Each record in the material below must be written out again exactly.
___ Information provided
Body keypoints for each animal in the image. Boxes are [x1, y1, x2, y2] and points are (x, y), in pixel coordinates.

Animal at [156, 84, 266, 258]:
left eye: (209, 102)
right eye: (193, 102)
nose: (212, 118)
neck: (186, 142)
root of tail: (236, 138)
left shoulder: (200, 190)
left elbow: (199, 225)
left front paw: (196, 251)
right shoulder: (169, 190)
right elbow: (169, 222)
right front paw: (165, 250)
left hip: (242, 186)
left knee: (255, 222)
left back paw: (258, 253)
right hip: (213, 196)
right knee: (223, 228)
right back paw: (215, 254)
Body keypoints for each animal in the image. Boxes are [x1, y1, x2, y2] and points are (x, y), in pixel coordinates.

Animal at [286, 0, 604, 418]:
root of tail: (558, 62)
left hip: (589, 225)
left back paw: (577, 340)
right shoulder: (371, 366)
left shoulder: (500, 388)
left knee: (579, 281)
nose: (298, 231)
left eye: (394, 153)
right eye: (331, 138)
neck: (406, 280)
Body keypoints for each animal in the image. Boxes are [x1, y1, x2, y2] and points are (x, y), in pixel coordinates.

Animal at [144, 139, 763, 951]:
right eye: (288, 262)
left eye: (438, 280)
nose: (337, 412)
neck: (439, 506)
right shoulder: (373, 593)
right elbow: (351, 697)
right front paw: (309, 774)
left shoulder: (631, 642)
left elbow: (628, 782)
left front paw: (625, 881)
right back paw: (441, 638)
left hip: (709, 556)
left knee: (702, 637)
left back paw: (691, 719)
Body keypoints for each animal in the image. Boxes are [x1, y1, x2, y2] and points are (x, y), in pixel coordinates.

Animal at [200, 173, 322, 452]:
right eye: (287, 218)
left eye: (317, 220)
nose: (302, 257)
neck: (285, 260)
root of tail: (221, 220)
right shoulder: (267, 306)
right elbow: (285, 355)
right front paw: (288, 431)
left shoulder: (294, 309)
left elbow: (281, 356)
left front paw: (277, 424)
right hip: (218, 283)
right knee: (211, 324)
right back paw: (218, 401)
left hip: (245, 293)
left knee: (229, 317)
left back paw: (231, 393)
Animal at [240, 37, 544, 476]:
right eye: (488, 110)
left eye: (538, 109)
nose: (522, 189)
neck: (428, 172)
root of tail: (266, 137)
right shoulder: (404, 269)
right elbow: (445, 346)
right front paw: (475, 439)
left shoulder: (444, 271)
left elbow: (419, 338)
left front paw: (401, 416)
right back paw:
______
- _Answer for the task_:
Body keypoints for each animal in the image. Boxes are [x1, y1, x2, y2] and points are (x, y), in pixel coordinates.

Animal at [156, 84, 266, 258]:
left eye: (209, 102)
right eye: (193, 102)
nose: (212, 118)
neck: (186, 142)
root of tail: (236, 138)
left shoulder: (200, 190)
left elbow: (199, 225)
left front paw: (196, 251)
right shoulder: (169, 190)
right elbow: (169, 222)
right front paw: (165, 250)
left hip: (242, 186)
left knee: (255, 222)
left back paw: (258, 253)
right hip: (213, 196)
right knee: (223, 228)
right back paw: (215, 254)
Body keypoints for each animal in the image. Boxes are [x1, y1, x2, y2] and points are (x, y), in pixel coordinates.

Animal at [286, 0, 604, 418]:
root of tail: (558, 62)
left hip: (589, 225)
left back paw: (577, 340)
right shoulder: (371, 366)
left shoulder: (500, 388)
left knee: (579, 281)
nose: (298, 231)
left eye: (394, 153)
right eye: (331, 138)
neck: (406, 280)
Body keypoints for each animal in the image. Boxes are [x1, y1, x2, y2] and points are (x, y), in pixel coordinates.

Animal at [144, 139, 763, 951]:
right eye: (288, 262)
left eye: (438, 280)
nose: (337, 412)
neck: (439, 506)
right shoulder: (373, 593)
right elbow: (351, 697)
right front paw: (309, 774)
left shoulder: (631, 642)
left elbow: (628, 782)
left front paw: (625, 881)
right back paw: (441, 638)
left hip: (709, 556)
left knee: (702, 637)
left back paw: (691, 719)
Body keypoints for each animal in the image. Boxes are [x1, y1, x2, y2] and points are (x, y), in pixel coordinates.

Animal at [200, 173, 322, 452]:
right eye: (287, 218)
left eye: (317, 220)
nose: (302, 257)
neck: (285, 260)
root of tail: (221, 220)
right shoulder: (267, 306)
right elbow: (285, 355)
right front paw: (288, 431)
left shoulder: (294, 309)
left elbow: (281, 356)
left front paw: (277, 424)
right hip: (218, 283)
right knee: (211, 324)
right back paw: (218, 401)
left hip: (245, 293)
left knee: (229, 317)
left back paw: (231, 393)
Animal at [240, 37, 544, 476]:
right eye: (488, 110)
left eye: (538, 109)
nose: (522, 189)
neck: (428, 172)
root of tail: (266, 137)
right shoulder: (404, 269)
right elbow: (445, 346)
right front paw: (475, 439)
left shoulder: (444, 271)
left elbow: (419, 338)
left front paw: (401, 416)
right back paw:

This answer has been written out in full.